Особенно яркой была выставка работ Валентина Серова, одного из любимых моих художников, понять творчество которого со многими нюансами дано лишь русскому, выросшему в укромных местах России, приобщенному к его истории, страдающему ее болезнями и бедами, гордящемуся его прошлым и верящему в ее будущее. Пафосно? Но честно. Запад и на выставке Сергея Дягилева в «Осеннем салоне» в Париже в 1906 году, где было показано лучшее из созданного нами в изобразительном искусстве за пять веков (почему-то называлась «Два века…»), не смог понять новизны Серова, его истинной значимости. Об этом редко пишут.

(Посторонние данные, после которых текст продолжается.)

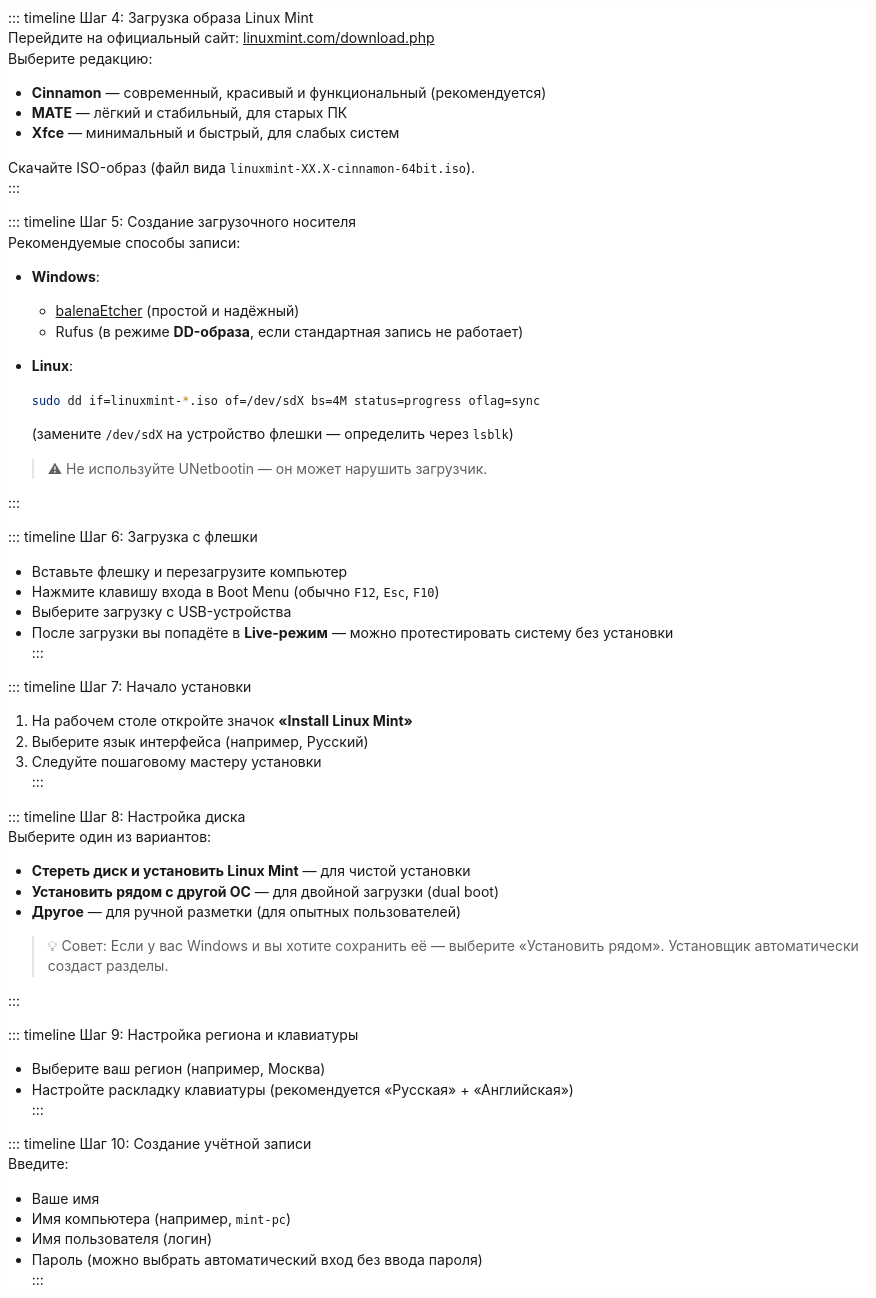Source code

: ::: timeline Шаг 4: Загрузка образа Linux Mint  
Перейдите на официальный сайт: [linuxmint.com/download.php](https://linuxmint.com/download.php)  
Выберите редакцию:
- **Cinnamon** — современный, красивый и функциональный (рекомендуется)  
- **MATE** — лёгкий и стабильный, для старых ПК  
- **Xfce** — минимальный и быстрый, для слабых систем  

Скачайте ISO-образ (файл вида `linuxmint-XX.X-cinnamon-64bit.iso`).  
:::

::: timeline Шаг 5: Создание загрузочного носителя  
Рекомендуемые способы записи:

- **Windows**:  
  - [balenaEtcher](https://www.balena.io/etcher/) (простой и надёжный)  
  - Rufus (в режиме **DD-образа**, если стандартная запись не работает)

- **Linux**:  
  ```bash
  sudo dd if=linuxmint-*.iso of=/dev/sdX bs=4M status=progress oflag=sync
  ```
  (замените `/dev/sdX` на устройство флешки — определить через `lsblk`)

> ⚠️ Не используйте UNetbootin — он может нарушить загрузчик.

:::

::: timeline Шаг 6: Загрузка с флешки  
- Вставьте флешку и перезагрузите компьютер  
- Нажмите клавишу входа в Boot Menu (обычно `F12`, `Esc`, `F10`)  
- Выберите загрузку с USB-устройства  
- После загрузки вы попадёте в **Live-режим** — можно протестировать систему без установки  
:::

::: timeline Шаг 7: Начало установки  
1. На рабочем столе откройте значок **«Install Linux Mint»**  
2. Выберите язык интерфейса (например, Русский)  
3. Следуйте пошаговому мастеру установки  
:::

::: timeline Шаг 8: Настройка диска  
Выберите один из вариантов:
- **Стереть диск и установить Linux Mint** — для чистой установки  
- **Установить рядом с другой ОС** — для двойной загрузки (dual boot)  
- **Другое** — для ручной разметки (для опытных пользователей)

> 💡 Совет: Если у вас Windows и вы хотите сохранить её — выберите «Установить рядом». Установщик автоматически создаст разделы.

:::

::: timeline Шаг 9: Настройка региона и клавиатуры  
- Выберите ваш регион (например, Москва)  
- Настройте раскладку клавиатуры (рекомендуется «Русская» + «Английская»)  
:::

::: timeline Шаг 10: Создание учётной записи  
Введите:
- Ваше имя  
- Имя компьютера (например, `mint-pc`)  
- Имя пользователя (логин)  
- Пароль (можно выбрать автоматический вход без ввода пароля)  
:::
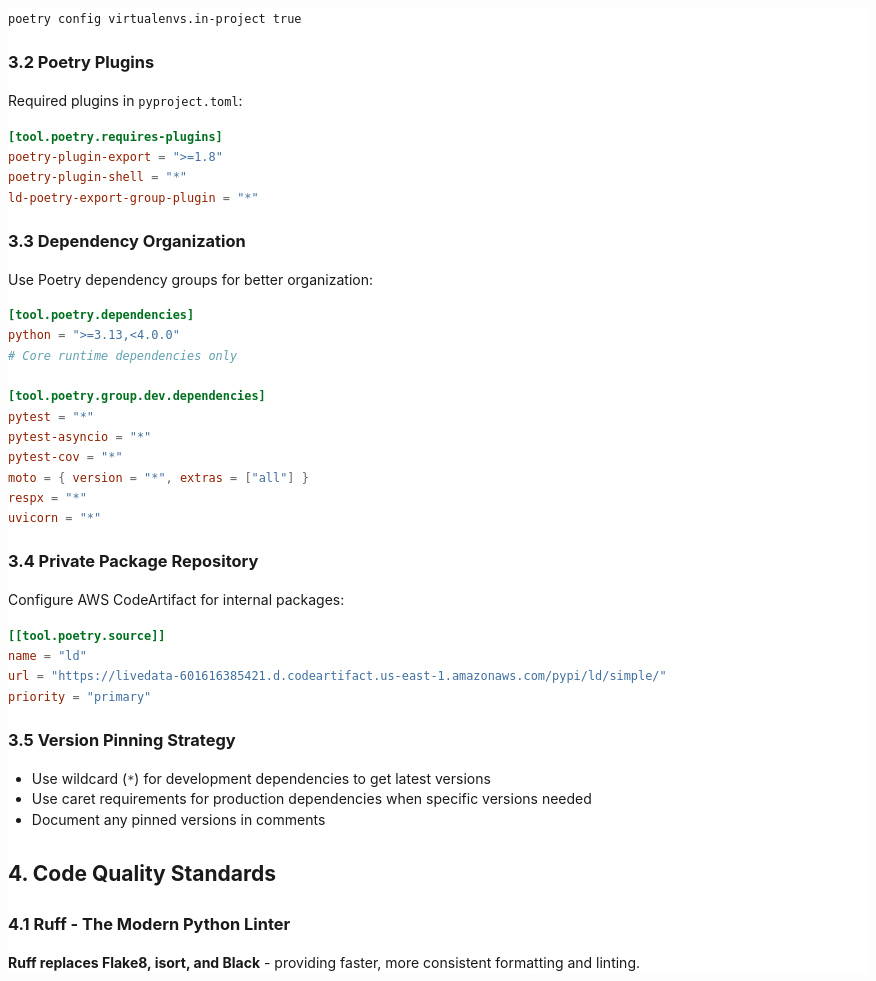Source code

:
 ```bash
poetry config virtualenvs.in-project true
```

### 3.2 Poetry Plugins

Required plugins in `pyproject.toml`:
```toml
[tool.poetry.requires-plugins]
poetry-plugin-export = ">=1.8"
poetry-plugin-shell = "*"
ld-poetry-export-group-plugin = "*"
```

### 3.3 Dependency Organization

Use Poetry dependency groups for better organization:
```toml
[tool.poetry.dependencies]
python = ">=3.13,<4.0.0"
# Core runtime dependencies only

[tool.poetry.group.dev.dependencies]
pytest = "*"
pytest-asyncio = "*"
pytest-cov = "*"
moto = { version = "*", extras = ["all"] }
respx = "*"
uvicorn = "*"
```

### 3.4 Private Package Repository

Configure AWS CodeArtifact for internal packages:
```toml
[[tool.poetry.source]]
name = "ld"
url = "https://livedata-601616385421.d.codeartifact.us-east-1.amazonaws.com/pypi/ld/simple/"
priority = "primary"
```

### 3.5 Version Pinning Strategy

- Use wildcard (`*`) for development dependencies to get latest versions
- Use caret requirements for production dependencies when specific versions needed
- Document any pinned versions in comments

## 4. Code Quality Standards

### 4.1 Ruff - The Modern Python Linter

**Ruff replaces Flake8, isort, and Black** - providing faster, more consistent formatting and linting.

Постепенно превращаясь в «реликтового» старожила, современника нонконформизма и друга многих шестидесятников, я стал непременным участником вечеров памяти, читал стихи на чествовании Савелия Ямщикова, Эдуарда Штейнберга, Владимира Вейсберга, Дмитрия Плавинского, а потом и Володи Немухина, Оскара Рабина и других «ушедших».